Comics have a long history of being used to create age appropriate PSA’s, but this is the first time I have seen them at a financial institution. Super heroes have suffused modern culture.

According to my Social Media feeds, I am one of the few people that is excited about seeing The Amazing Spider-Man 2 tonight. Given the quality shown in the trailer that ambivalence surprises me, regardless of how this film is received though, comic movies are definitely here to stay. At present, 3 of the top 10 highest grossing films of all time are comic book based, and in the last 6 years, the year’s highest grossing filsm have been comic book movies two thirds of the time. 

What accounts for the recent popularity of such things? Comic books as a medium, and super heroes an idea have been around quite a while, but they have not exactly been booming in recent years. Indeed, by a variety of metrics, the medium has been quite stagnant. 


That is not to say of course that a quarter of a billion dollars is anything to sneeze at.

Is it just that technology has finally caught up to the imaginations of artists then, or is there more too it? I have no idea, but I would love your thoughts on the subject.

This entry was posted by David Winchester.

3 thoughts on “Ubiquity

  1. I have no idea what you are asking there at the end. Is *what* just that tech has caught up? The decline in comic book sales? The recent popularity of superhero movies?

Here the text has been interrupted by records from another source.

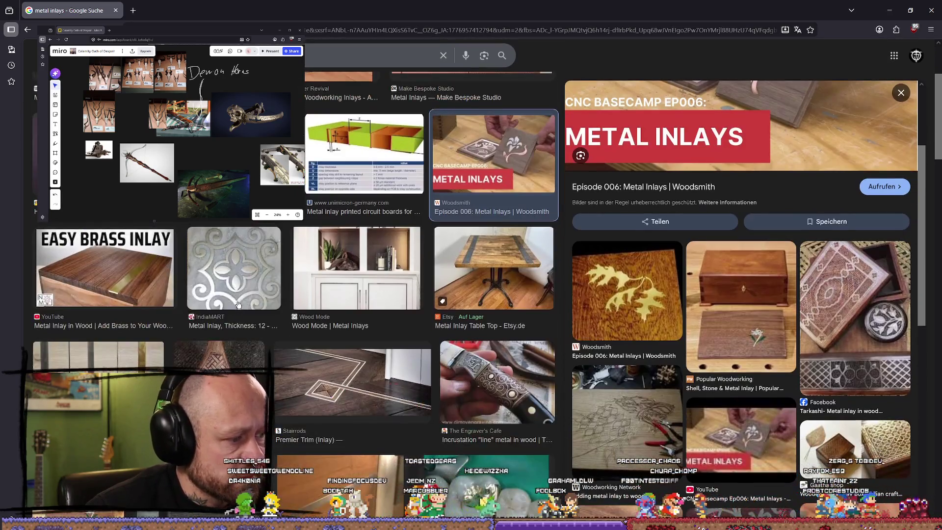
pyautogui.scroll(8, 264, 287)
pyautogui.scroll(-6, 298, 244)
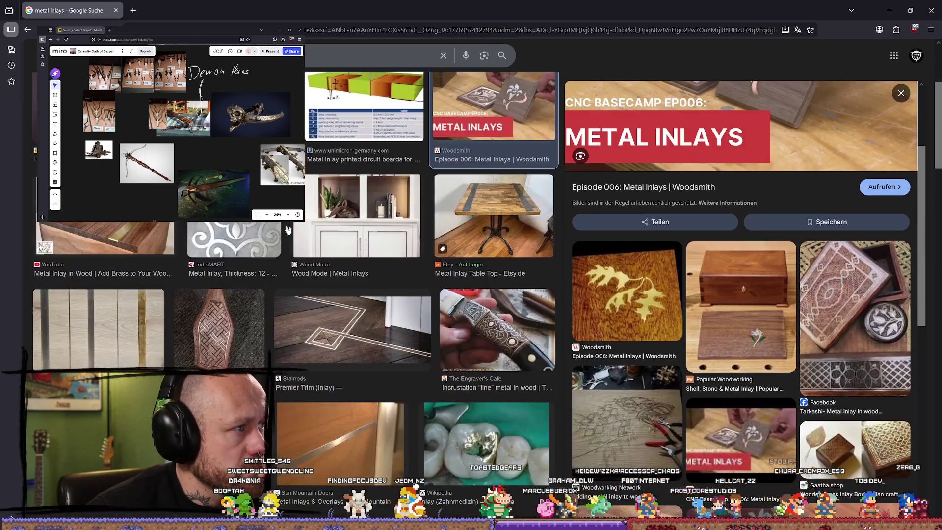
pyautogui.scroll(-4, 331, 285)
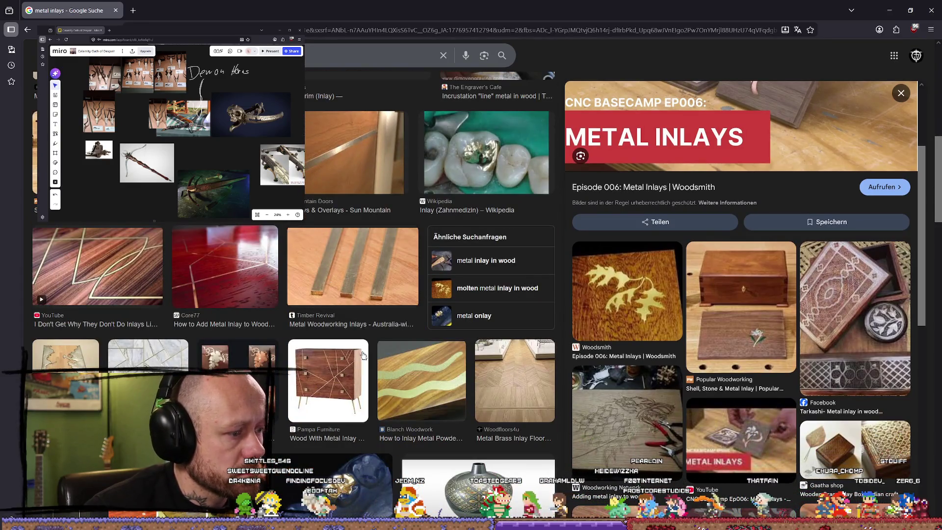
pyautogui.scroll(-2, 331, 312)
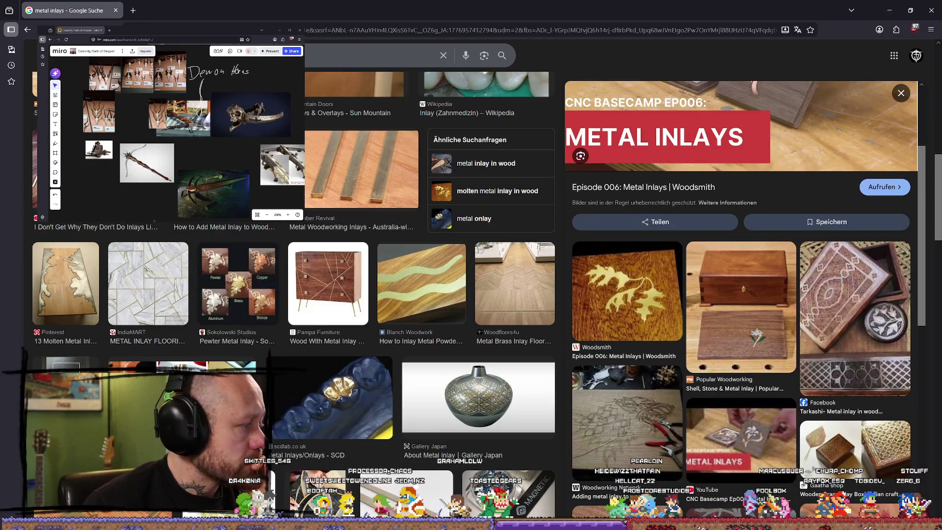
pyautogui.scroll(-4, 338, 247)
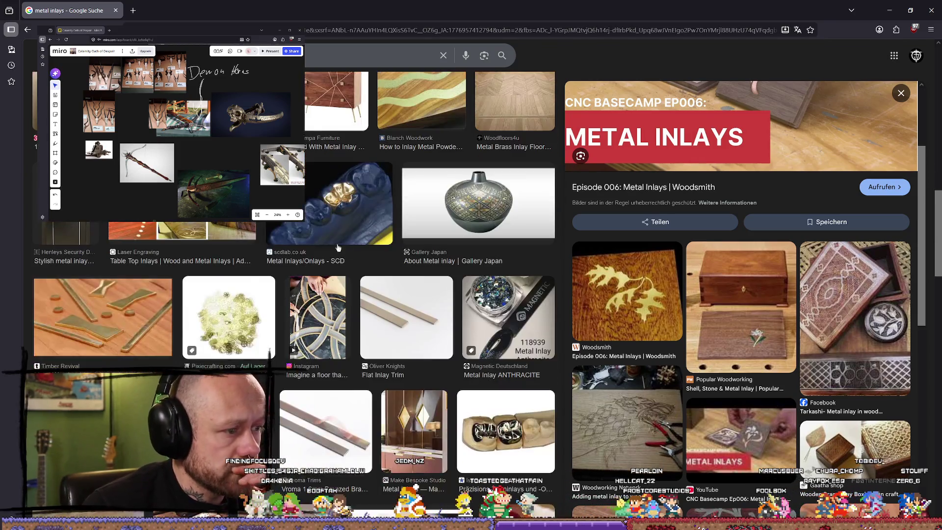
pyautogui.scroll(-4, 244, 292)
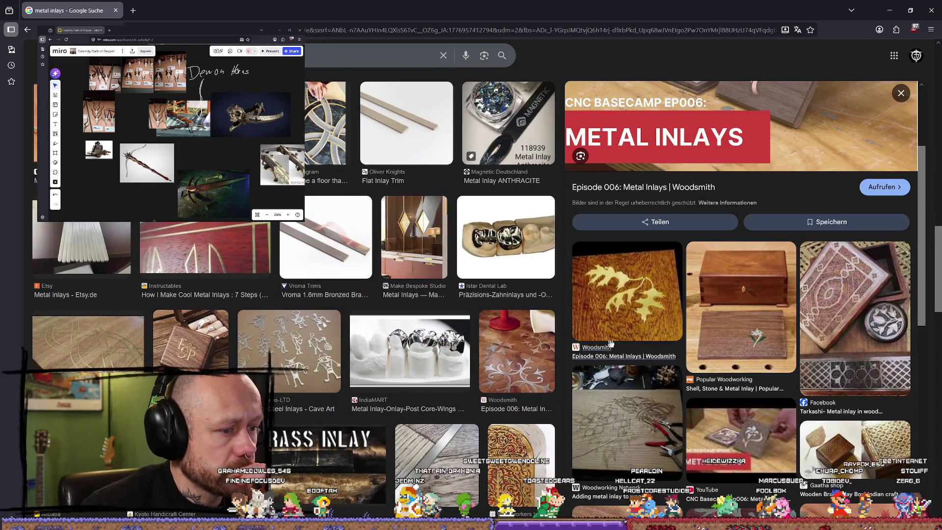
pyautogui.scroll(-1, 638, 304)
pyautogui.scroll(-3, 829, 281)
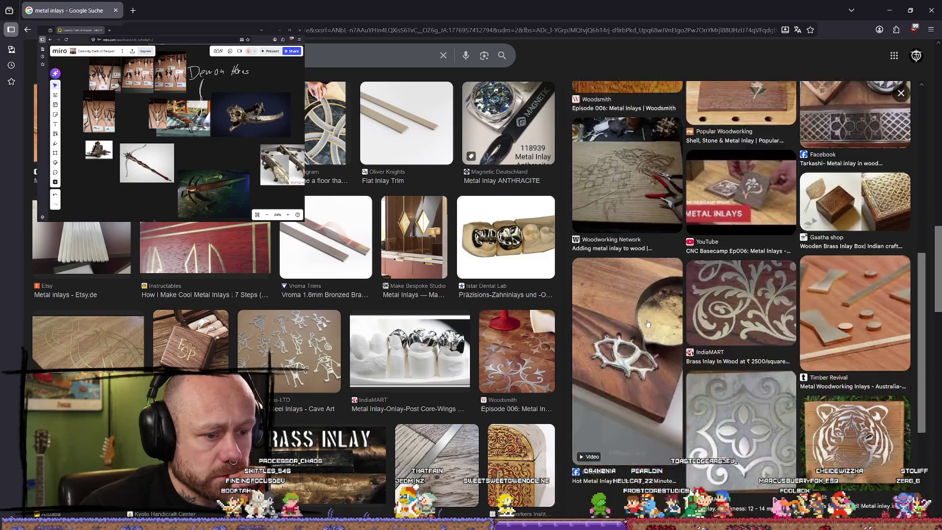
# - Preview the brass inlay in wood image and browse further down the results
pyautogui.click(759, 233)
pyautogui.scroll(-3, 741, 320)
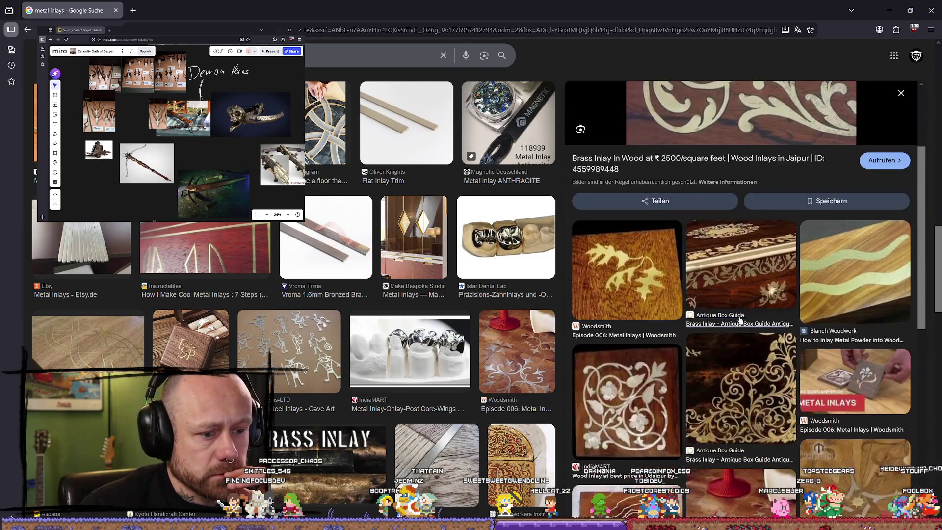
pyautogui.scroll(-2, 714, 280)
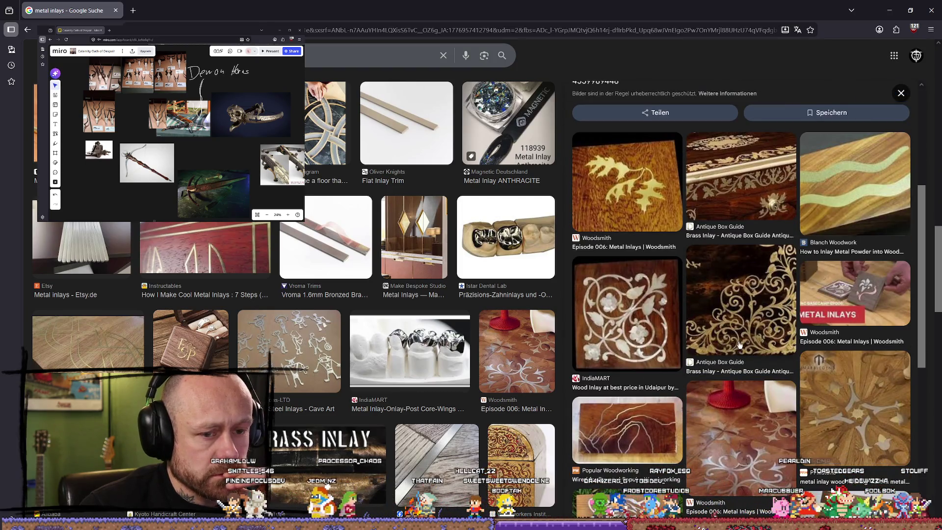
pyautogui.scroll(-6, 740, 344)
pyautogui.scroll(-3, 507, 295)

  2. It’s not just superheroes that got popular. It’s comics and fantasy and roleplaying and larping and scifi and so on and so on. The feelgood Age of Aquarians grew up and had their own kids, which they let explore all of those themes. No more “be a man – play a sport”. No more “girls like pink and ponies”. Not that there’s anything wrong with either of those; it’s just that the peacenik hippies let their kids break the mold, if the kid wanted to.

    Then those kids grew up and starting making movies, writing books, etc. Singer and Abrams and Whedon are all harbingers of the Age of Geerkarius.